Pero, según confesó a Daniel, nadie puede escapar a su destino cuando se ha sido investido Caminante de los Tres Tiempos y sucesor del linaje de la Rama del Dragón. El compromiso contraído con su antiguo maestro no podía ser incumplido, por muy elevados que fueran los motivos alegados. Tal incumplimiento era una falta grave que desequilibraba la armonía establecida por los ancestrales Caminantes y que, por tanto, necesitaba de una pronta satisfacción.
Los Altos Poderes de la Rama del Dragón decidieron, nada más traspasar el Amigo el umbral de la otra dimensión, que debería regresar a su abandonado plano terrenal y cumplir durante un período de tiempo, cuya duración no le fue precisada, la misma labor que había dejado interrumpida. Para desempeñarla, y teniendo en cuenta que durante su vida había practicado todas las virtudes preconizadas por la Tradición, se le concedió que pudiera desempeñar su tarea en las épocas y lugares que escogiera.

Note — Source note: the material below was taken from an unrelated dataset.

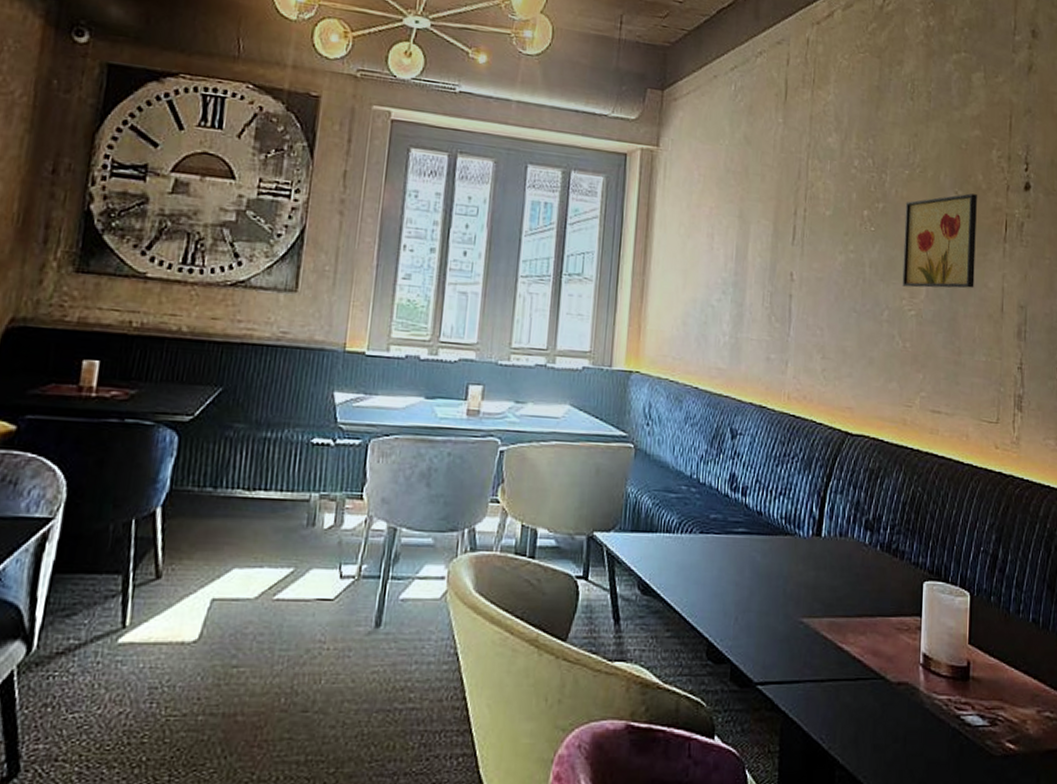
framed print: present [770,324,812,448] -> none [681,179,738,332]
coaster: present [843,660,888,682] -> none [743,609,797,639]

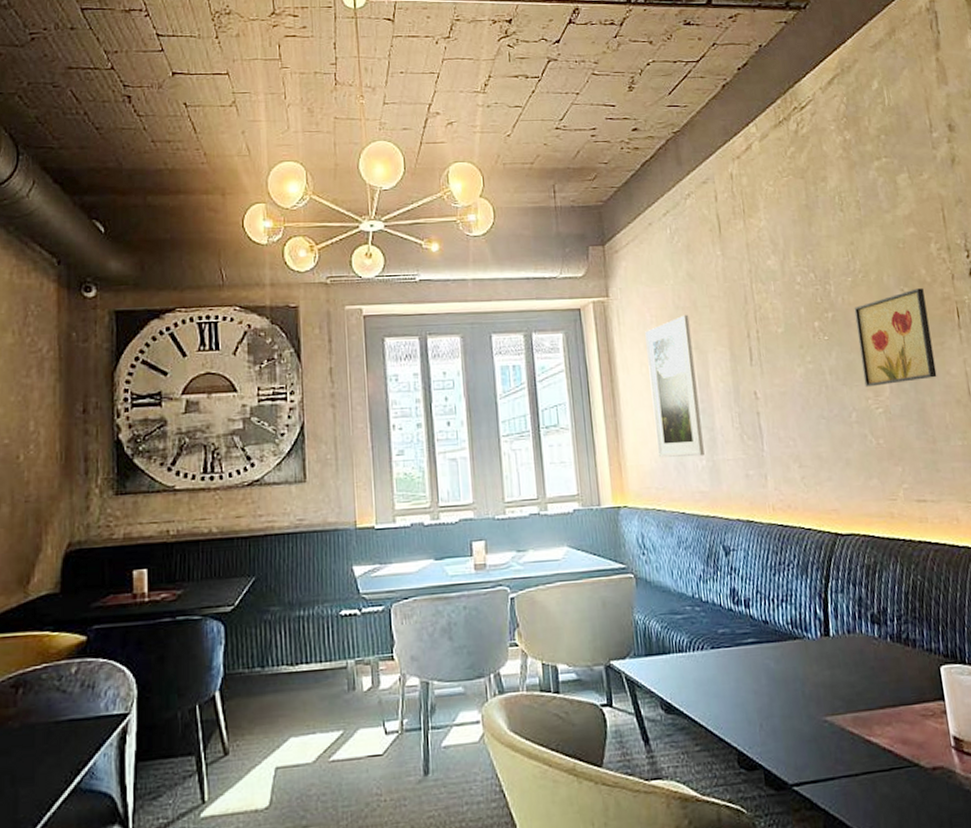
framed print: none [681,179,738,332] -> present [645,314,705,458]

Fue así como el Amigo vivió primero en los tiempos en que el venerable Lao Tsé explicaba a sus discípulos los secre tos del Tao; después, en la época en que el Señor Buda predicaba su doctrina, tras haber sido Iluminado bajo el árbol bodhi; más tarde llegó a conocer a Jesús de Nazareth cuando enseñaba la Nueva Ley, por los caminos de Palestina; y, por último, había sido contemporáneo del joven Mahoma, aquel que, andando el tiempo, se convertiría en el Profeta de Alá.
En todas estas ocasiones había desempeñado los más variados oficios y menesteres. Había sido cultivador de gusanos de seda en China, encantador de serpientes en la India central, escriba en Palestina y camellero en La Meca. Y, como no podía ser de otro modo, también había disfrutado, unas veces, del beneplácito de sus circunstanciales conterráneos. En otras, por el contrario, no tuvo más remedio que sufrir todo tipo de penalidades e infortunios. No obstante, jamás había renunciado a su magisterio y a su ciencia, que se acoplaban sin dificultad a las necesidades de los hombres, fuera cual fuera su país y su tiempo.
Esto era, en sucinto resumen, lo que el Amigo relató a Daniel. Había, además, una serie de referencias, anécdotas y citas que el muchacho recordaba muy bien y que completaban la historia. Una historia que me dejó tan confuso y lleno de dudas que preferí omitir cualquier comentario.